What to work on:
Look through the data below. Collect every line where the word "html" occurs.
━━━━━ Data provided ━━━━━
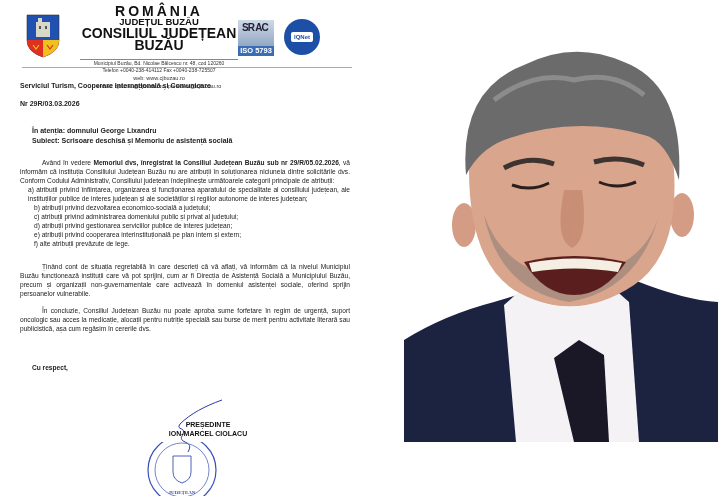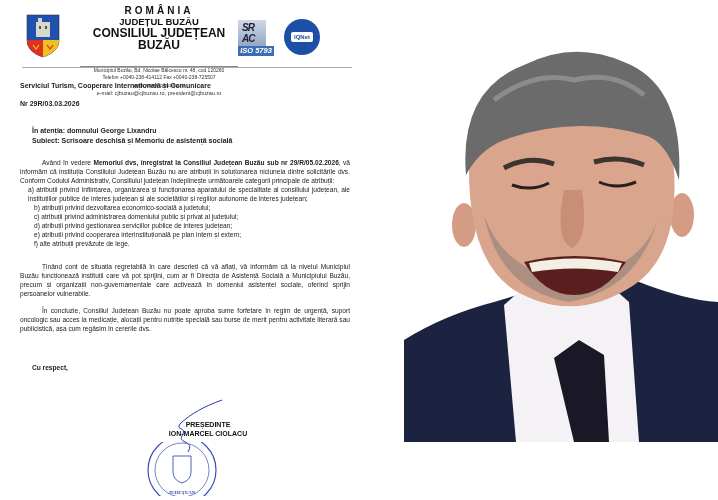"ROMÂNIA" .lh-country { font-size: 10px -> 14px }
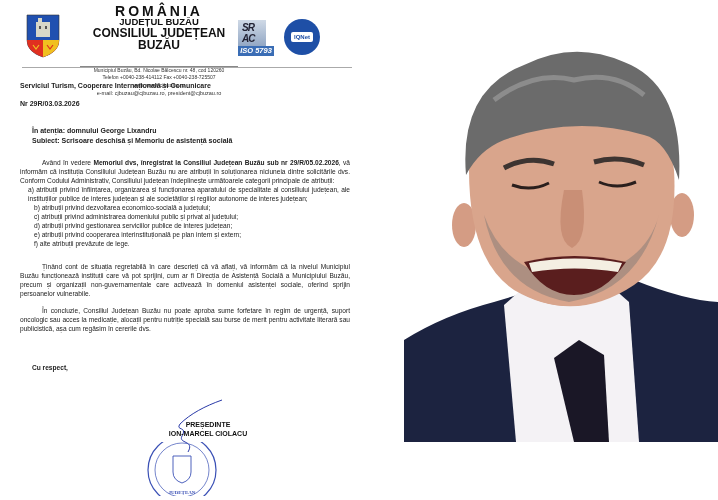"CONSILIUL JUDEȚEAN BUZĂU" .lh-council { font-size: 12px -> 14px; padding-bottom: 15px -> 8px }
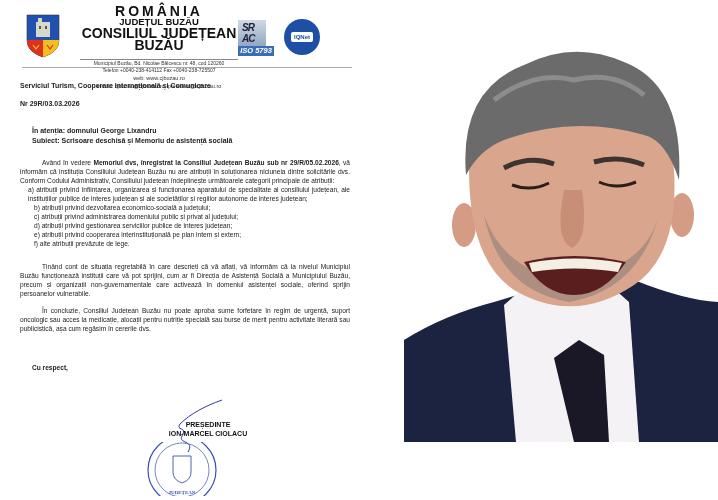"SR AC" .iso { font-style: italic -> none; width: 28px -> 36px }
━━━━━
━━━━━ Data provided ━━━━━
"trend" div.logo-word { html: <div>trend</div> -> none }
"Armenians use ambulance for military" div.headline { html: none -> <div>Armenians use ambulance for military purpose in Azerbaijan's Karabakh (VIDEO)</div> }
━━━━━
━━━━━ Data provided ━━━━━
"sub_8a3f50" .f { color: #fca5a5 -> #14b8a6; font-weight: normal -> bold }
━━━━━
Exercise output:
"trend" div.logo-word { html: <div>trend</div> -> none }
"Armenians use ambulance for military" div.headline { html: none -> <div>Armenians use ambulance for military purpose in Azerbaijan's Karabakh (VIDEO)</div> }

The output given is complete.